Masullo raccomanda però di non farsi abbagliare dal modello Ballabio, perché a Napoli dopotutto non sono pochi i centri di eccellenza: “quando le ricerche sono utili i capitali si trovano”. Questo certo è l’esempio di come ci si debba impegnare ma a Napoli non è questo il problema. A Napoli dopo 20 anni si ritorna a parlare di dissesto, c’è un vero e proprio sistema di passività. Come allora affrontare il problema della modificazione della realtà della nostra città? “Io devo fare in modo che si modifichino le circostanze per cui si riesca ad obbligare i cittadini a fare quello che devono fare; certo, io ricomincio da me, ma questo è un argomento morale, dal punto di vista civile e politico è argomento debole”.
Andrea Ballabio è convinto che il napoletano non abbia fiducia in se stesso, né crede di poter modificare alcunché, mentre al di fuori di Napoli sembra avere il fuoco dentro ed è capace di impegnarsi con successo più di tanti altri.

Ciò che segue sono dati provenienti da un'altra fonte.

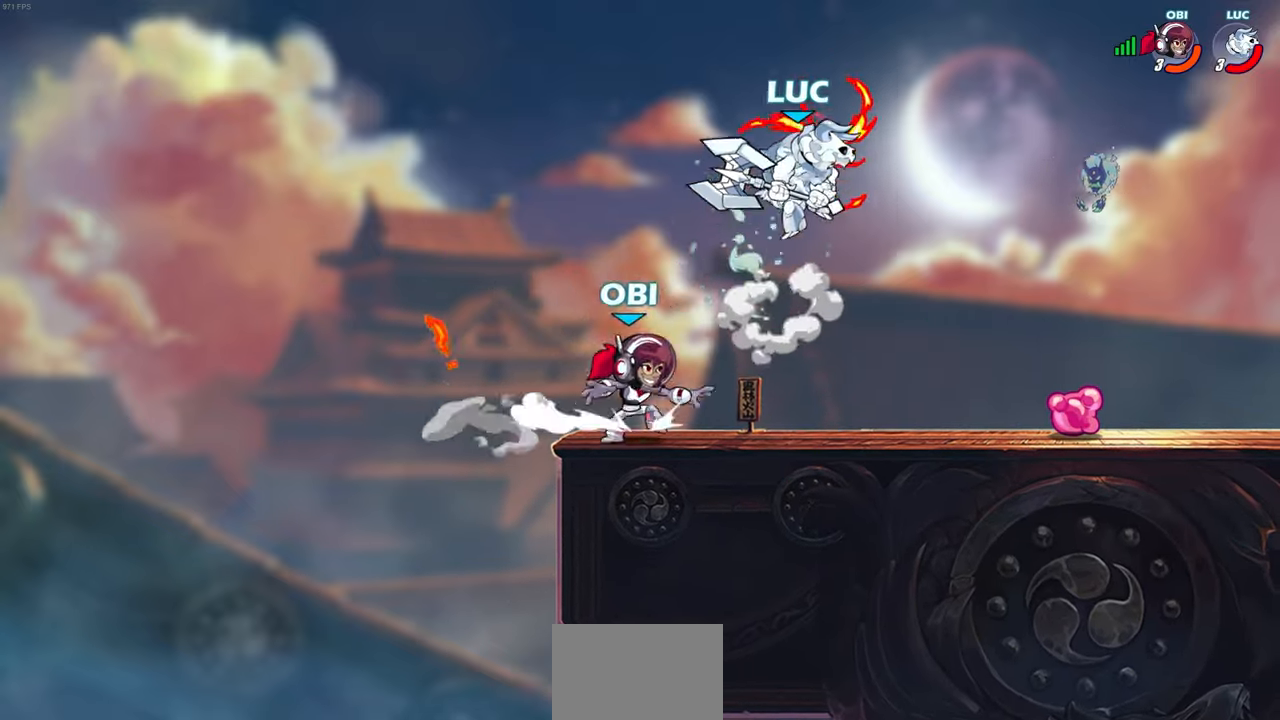
{"buttons": [], "left_stick": "right", "right_stick": "center", "events": [[217, "SQUARE", "down"], [283, "left_stick", "down-right"], [317, "SQUARE", "up"], [450, "left_stick", "right"]]}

Masullo ribadisce che il problema è il sistema, il carattere improvvisatorio delle decisioni dei nostri governanti. Dominante è la cultura del “pressappoco” che, come sa Ballabio, si oppone all’universo della precisione. Certamente ci sono delle ragioni sociali, Napoli è gonfia di tante passività, di un’enorme massa di problemi mai risolti ma anche di masse di disperati.
I napoletani hanno un particolare rapporto con il tempo: “amiamo la lentezza”. Ma sul piano dell’organizzazione civile la lentezza significa la morte. “Non abbiamo ancora l’idea dell’uomo che può modificare la natura e quindi disciplinare se stesso. Nessuno di noi si deve fare supplente ma devo organizzarmi e battermi perché le cose si modifichino. Bisogna rompere il circolo vizioso, bisogna ribellarsi – dice Masullo – dobbiamo mobilitarci su singoli punti”.
L’ora tarda ha permesso solo pochi interventi del pubblico, tra cui quello di un signore trentino che, dopo aver vissuto la sua vita professionale al nord, ha deciso di venire a Napoli a trascorrere gli anni della pensione. Ha raccontato di vivere al Vomero e di aver proposto agli abitanti della sua strada, piena di buche e sporca, di impegnarsi a risanarne cento metri per mostrare appunto che modificare la realtà non è impossibile, proprio partendo da singoli punti.
Ed alla fine è questo il messaggio che viene raccolto da Emilia Leonetti come lavoro proprio dell’associazione: unirsi in piccoli gruppi per lavorare e mobilitarsi su singoli punti.